Coaf e Segurança Pública
O Coaf (Conselho de Controle de Atividades Financeiras) também foi alvo de embates entre o presidente e o ex-ministro. Moro queria ficar com o órgão em razão de ações para investigações de corrupção. O Coaf chegou a investigar um dos filhos do presidente, o senador Flávio Bolsonaro (sem partido-RJ). Bolsonaro aprovou a mudança do órgão para o Banco Central.
Em janeiro, Bolsonaro chegou a pensar em retirar a responsabilidade da Segurança Pública da pasta de Moro, o que enfraqueceria o ex-ministro. O presidente, porém, desistiu da ideia.
A pandemia
A crise com filhos do presidente foi mais recente, em meio à pandemia do novo coronavírus. O Ministério da Justiça pensou em disponibilizar tablets para que presos pudessem ter contato com seus familiares, já que visitas estão suspensas em razão das medidas de distanciamento social para evitar a propagação da covid-19. Os três filhos de Bolsonaro fizeram críticas a respeito da intenção.

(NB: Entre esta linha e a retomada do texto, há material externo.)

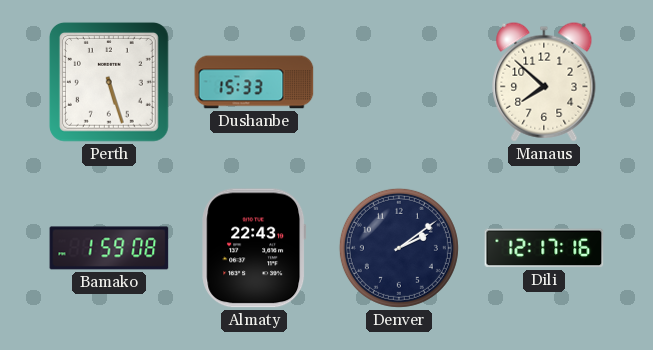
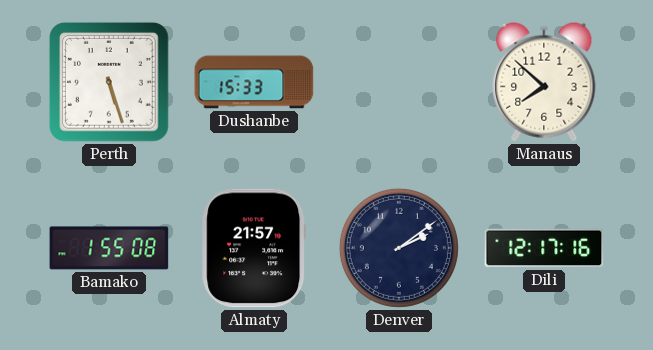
Bamako: 1:59 -> 1:55
Almaty: 22:43 -> 21:57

A condução de Bolsonaro das ações contra a pandemia do novo coronavírus também irritou Moro. O ex-ministro não foi chamado pelo presidente para participar de debates no STF (Supremo Tribunal Federal) sobre a judicialização de questões ligadas ao combate à covid-19.
Moro também estaria descontente com o presidente por ele não ter afinado o discurso com Luiz Henrique Mandetta (DEM), então ministro da Saúde, cujas orientações contra a pandemia eram seguidas pelo ex-ministro da Justiça. Bolsonaro era contra Mandetta.
Cadeira no STF
Para Moro, que largou os processos da Operação Lava Jato e a magistratura em novembro de 2018, havia a perspectiva uma possível nomeação para uma cadeira no STF. Bolsonaro deverá escolher dois nomes até o final de seu mandato, em 2022. Moro, porém, sempre negou a existência dessa condição para integrar o governo e reafirmou isso em seu discurso hoje.
Tido como nome natural para a posição, Moro viu Bolsonaro começar a mudar o discurso ao longo do governo Bolsonaro, dizendo que indicaria alguém "terrivelmente evangélico". Agora, a possibilidade de Moro ser ministro do STF é praticamente nula.